Valorizar a equidade dos direitos da população negra brasileira é saber que a pauta racial deve estar na mesa todos os dias do ano

Todos os dias são da Consciência Negra. Nossa luta, nossa dor e nossa força não cabem apenas em uma data no calendário anual. Mas o mês de novembro é a oportunidade de levar a nossa voz para uma elite predominantemente branca e patriarcal que ainda vê as conquistas do povo que sofre com a exclusão resultante de três séculos e meios de escravidão como meras concessões benevolentes. Não! O dia 20 de novembro, que marca o aniversário do assassinato de Zumbi dos Palmares, morto por defender nossa identidade e nossa liberdade, simboliza a luta diária que precisa ser vencida por cada homem, mulher, menino e menina negros neste país.

■ ■ ■

INSTRUÇÕES DAS TAREFAS:
A: Segundo o texto sobre a Consciência Negra, o que marca o dia 20 de novembro?
B: Dê continuidade ao texto sobre a Consciência Negra a partir da última frase.
Os dados não têm relação com o texto de origem.

DADOS FORNECIDOS:
■ ■ ■

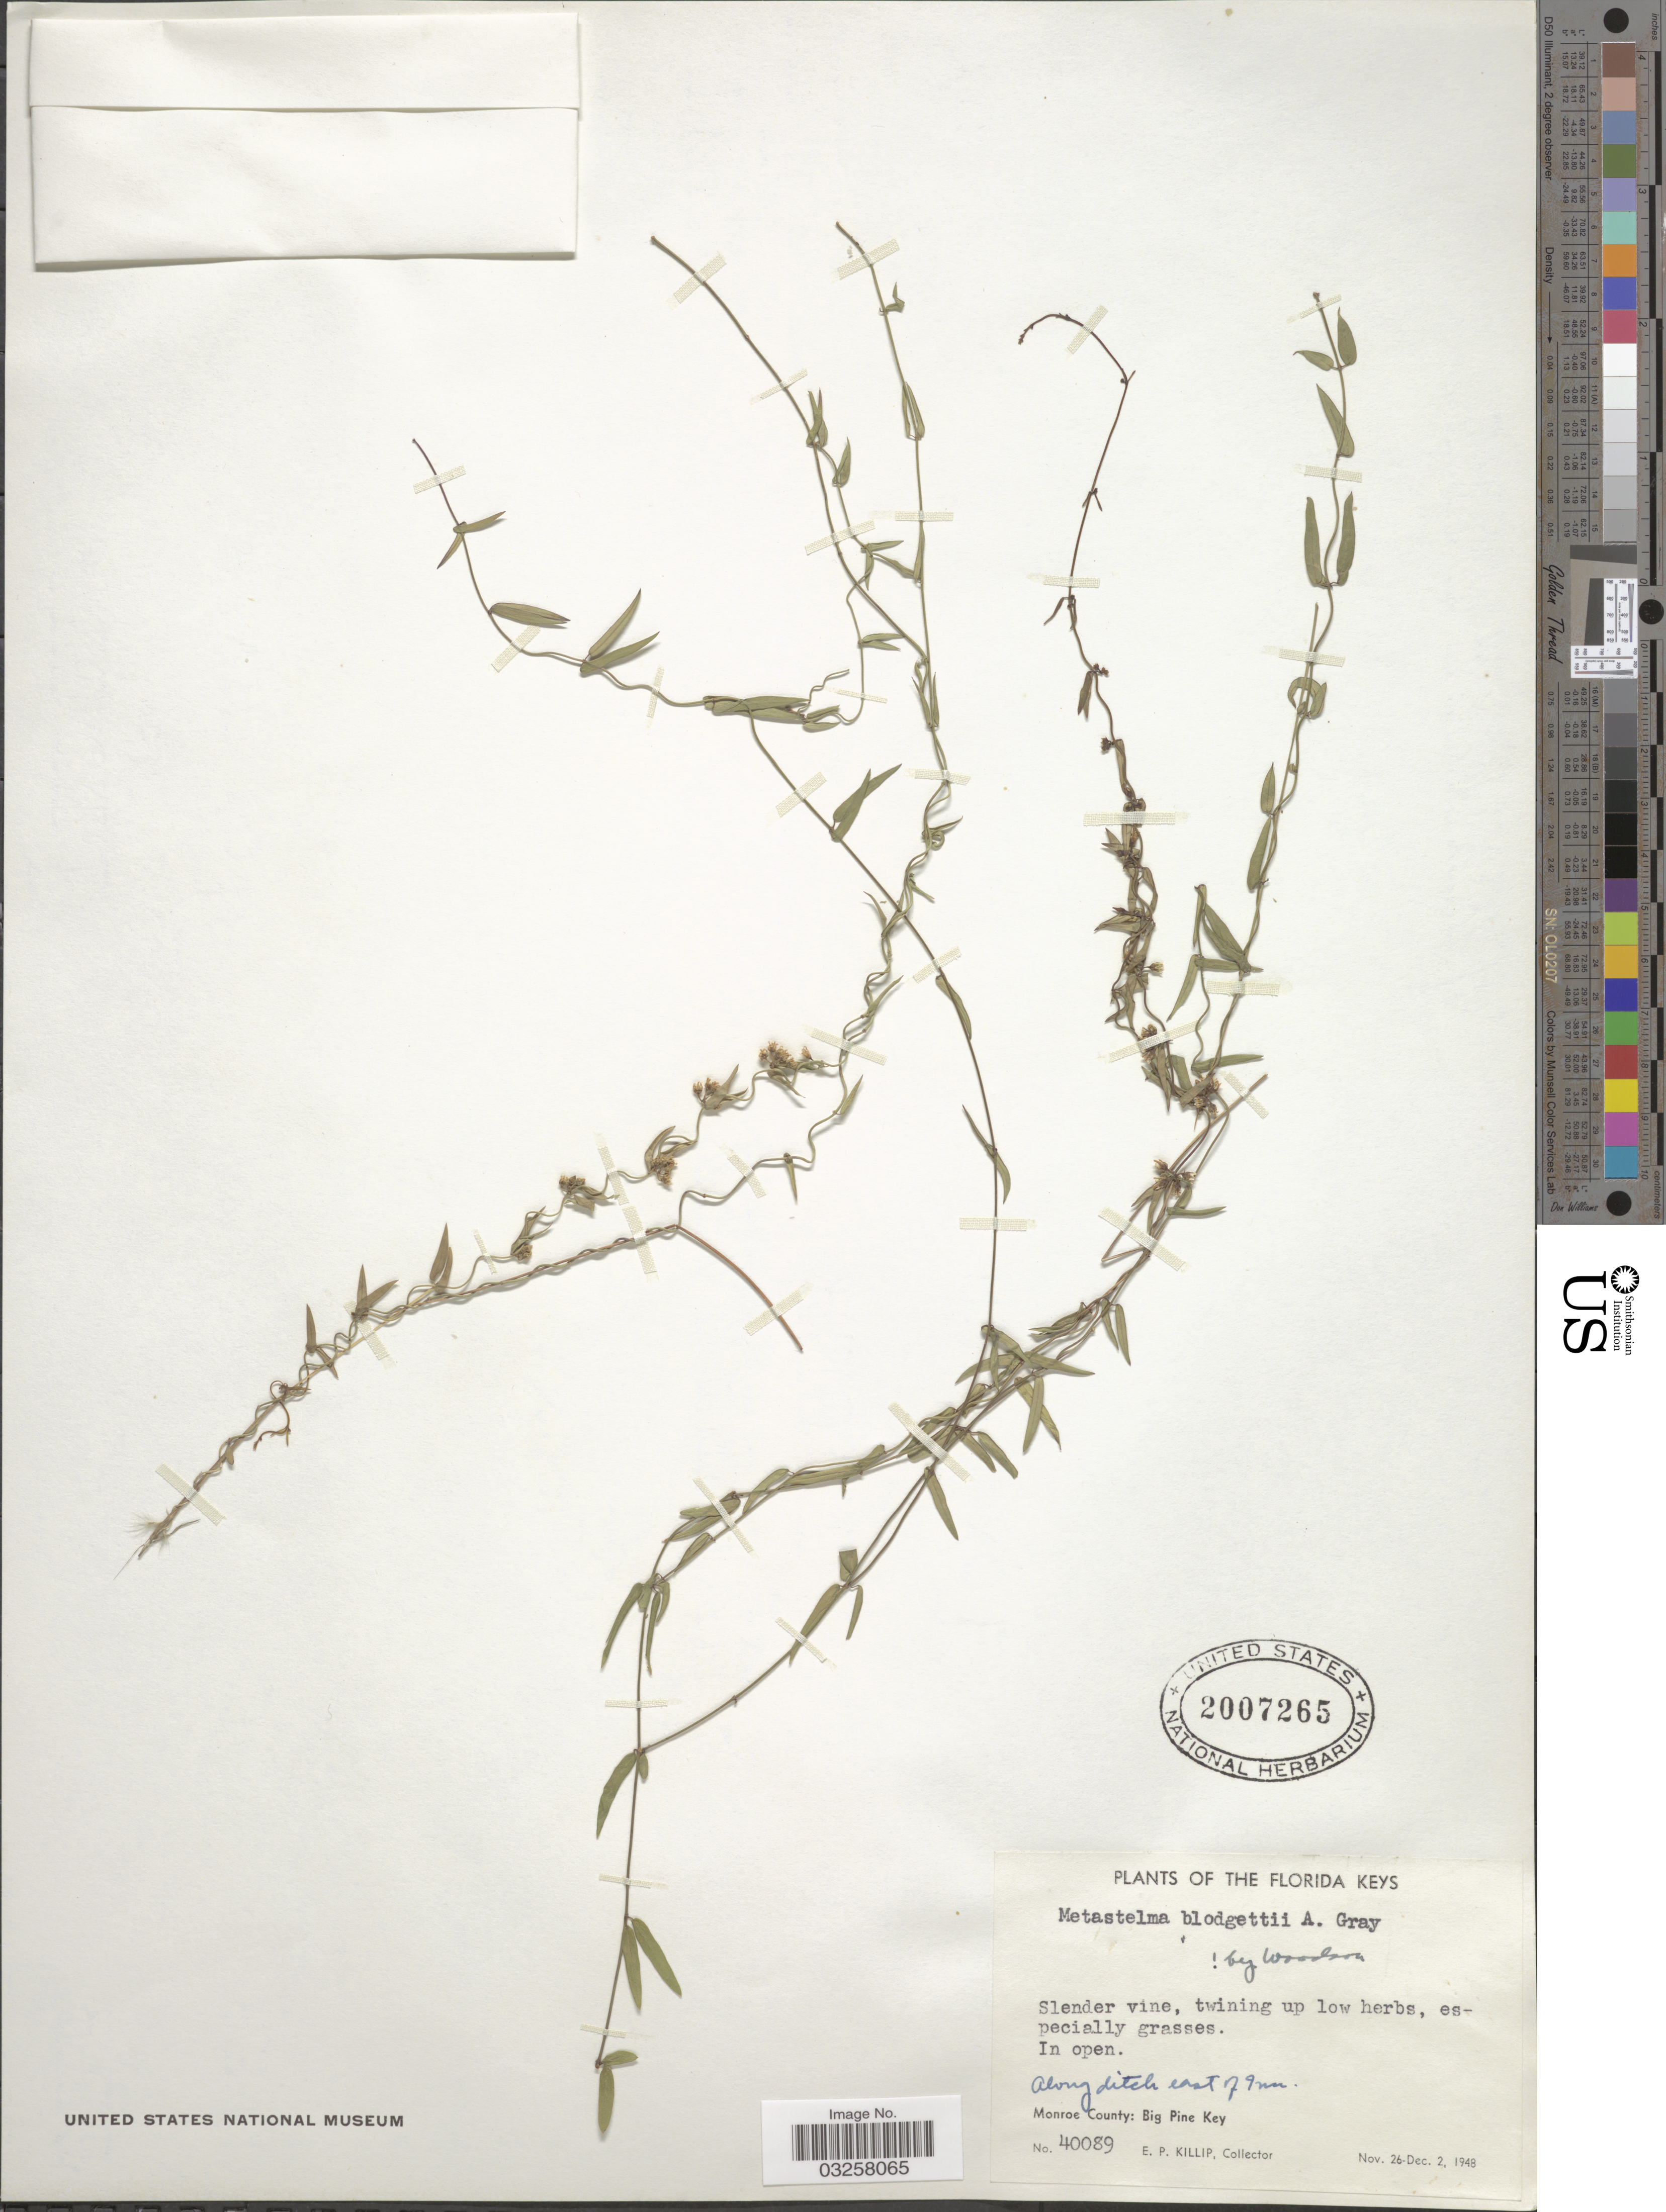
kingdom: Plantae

■ ■ ■

RESPOSTAS DOS EXERCÍCIOS:
A: O aniversário do assassinato de Zumbi dos Palmares.

B:
Promessas de mudanças são sempre pautadas em sangue negro derramado, mas logo esquecido. “I can’t breathe” (“Não consigo respirar”), disse George Floyd em 25 de maio de 2020, enquanto era covardemente assassinado por um policial branco em Minneapolis, Estados Unidos. Manifestações explodiram pelo país, líderes políticos prometeram mudanças, mas o povo negro segue como alvo preferencial da violência de Estado.

Naquele mesmo ano, no Brasil, na véspera de um 20 de novembro, João Alberto Silveira Freitas, de 40 anos, foi espancado até a morte por seguranças de uma famosa rede de supermercados após ser “confundido com um bandido”. Indignação, revolta, promessas… e continuamos sendo confundidos com bandidos ou suspeitos.

A violência racial se mostra de muitas formas. No final de 2022, uma pesquisa do Instituto Brasileiro de Geografia e Estatística (IBGE) mostrou que as pessoas brancas têm um rendimento mensal quase duas vezes maior do que pessoas pretas. Em relação ao desemprego, brancos são 11,3% dos desocupados, enquanto negros, quase 33%. Entre os empregados, negros ocupavam apenas 29,5% dos cargos gerenciais. Esse porcentual sobe para 69% entre os brancos.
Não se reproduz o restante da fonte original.